1.  The filmmaker (and star) of CITIZEN KANE, Orson Welles, was well-known as a stage and radio actor. In fact, it was his merry band (The Mercury Theatre of the Air) who drove New York City into a panic one Halloween night with their broadcast of H.G. Wells’ THE WAR OF THE WORLDS.

Because of Welles’s reputation, RKO gave him nearly complete creative freedom with KANE. He was a maverick and no one knew what to expect. And they certainly didn’t expect what he delivered.

2.  CITIZEN KANE is a masterpiece of art and technical achievement. Welles literally re-wrote many of the conventions of storytelling via motion pictures. His use of light (and, maybe more appropriately, darkness), the technical achievements and physical demands put upon himself were largely under-appreciated by those outside the industry. But they all worked together to keep CITIZEN KANE at the top of many film school “must sees” when it came to understanding how to evoke mood and motion through the lens.

If you are a fan of the “film noir” style, CITIZEN KANE defined the genre a good twenty years before it became vogue (in the 50s).

3.  Finally, and maybe most importantly to today’s 21st Century audiences, this movie was a dramatic characterization of a leading figure in American life. Charles Foster Kane road his fame and fortune earned as a media tycoon to the height of power only to fall thanks, in no small part, to his own hubris.

Sound familiar?

Synopsis and other interesting facts (IMDb)

A group of reporters are trying to decipher the last word ever spoken by Charles Foster Kane, the millionaire newspaper tycoon: “Rosebud”. The film begins with a news reel detailing Kane’s life for the masses, and then from there, we are shown flashbacks from Kane’s life. As the reporters investigate further, the viewers see a display of a fascinating man’s rise to fame, and how he eventually fell off the top of the world.

Originally, the movie was going to be based on the life of Howard Hughes with Joseph Cotten in the lead. Eventually, Orson Welles realized nobody would believe most of the stuff Hughes had done, so he decided to make Kane a media baron instead.

Co-writer Herman J. Mankiewicz actually knew William Randolph Hearst and his mistress, Marion Davies, the two figures that Citizen Kane (1941) essentially lampoons. Both Mankiewicz and cinematographer Gregg Toland had been ejected from one of Hearst’s famous parties for excessive drinking. At one point, Welles tried to buy out the screen credit of co-writer Mankiewicz. Welles actually paid him several thousand dollars. However, the Writers Guild got wind of this and said that was not permitted.

When Welles tried to get his money back, Mankiewicz had already spent it.

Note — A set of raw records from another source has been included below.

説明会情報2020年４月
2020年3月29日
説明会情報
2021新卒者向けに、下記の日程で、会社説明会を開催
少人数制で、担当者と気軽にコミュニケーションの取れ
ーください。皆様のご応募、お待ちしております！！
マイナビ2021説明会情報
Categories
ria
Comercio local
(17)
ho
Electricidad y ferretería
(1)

During filming, Orson Welles received a warning that Hearst had arranged for a naked woman to jump into his arms when he entered his hotel room, and that there would also be a photographer to take a picture that would be used to discredit him. Welles spent the night elsewhere.

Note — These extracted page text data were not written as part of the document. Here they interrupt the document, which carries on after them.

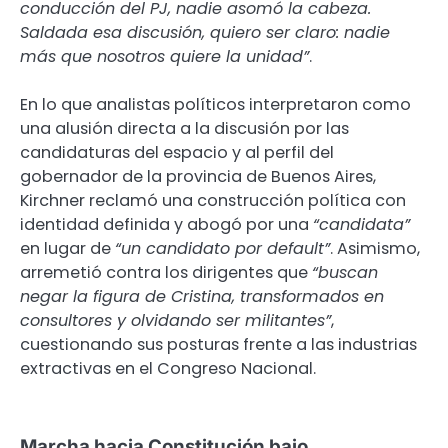
conducción del PJ, nadie asomó la cabeza.
Saldada esa discusión, quiero ser claro: nadie
más que nosotros quiere la unidad”
.
En lo que analistas políticos interpretaron como
una alusión directa a la discusión por las
candidaturas del espacio y al perfil del
gobernador de la provincia de Buenos Aires,
Kirchner reclamó una construcción política con
identidad definida y abogó por una
“candidata”
en lugar de
“un candidato por default”
. Asimismo,
arremetió contra los dirigentes que
“buscan
negar la figura de Cristina, transformados en
consultores y olvidando ser militantes”
,
cuestionando sus posturas frente a las industrias
extractivas en el Congreso Nacional.
Marcha hacia Constitución bajo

After production wrapped, Hearst forbade any advertisements for the film in any of his newspapers. He extended that prohibition to include any other RKO movies, and offered to buy the negative to Citizen Kane from the studio so he could destroy it. Fortunately, Welles had already previewed the film to influential industry figures to rave reviews, so it was granted a limited theatrical release.

Critics from non-Hearst newspapers fell over themselves praising the film.

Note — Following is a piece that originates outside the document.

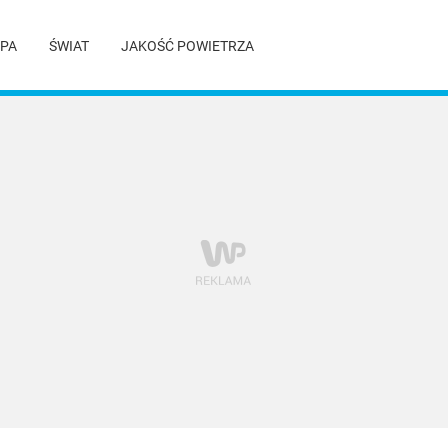
PA
ŚWIAT
JAKOŚĆ POWIETRZA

The film itself was not reviewed in any Hearst newspaper until the mid-1970s, when the film critic for Hearst’s “Los Angeles Herald-Examiner”, Ray Loynd, finally reviewed it.

Hearst was so angered by the film that he accused Welles of being a Communist in order to keep the film from being released. On the night the movie opened in San Francisco, Welles found himself alone with Hearst in an elevator at the city’s Fairmont Hotel. Aware that his father and Hearst were friends, Welles extended an invitation to the magnate to attend the film’s premiere. Hearst turned down the offer and, as he was about to exit the elevator at his floor, Welles remarked, “Charles Foster Kane would have accepted.”

Despite all the publicity, the film was a box-office flop and was quickly consigned to the RKO vaults. At 1941’s Academy Awards the film was booed every time one of its nine nominations was announced. It was only re-released to the public in the mid-’50s.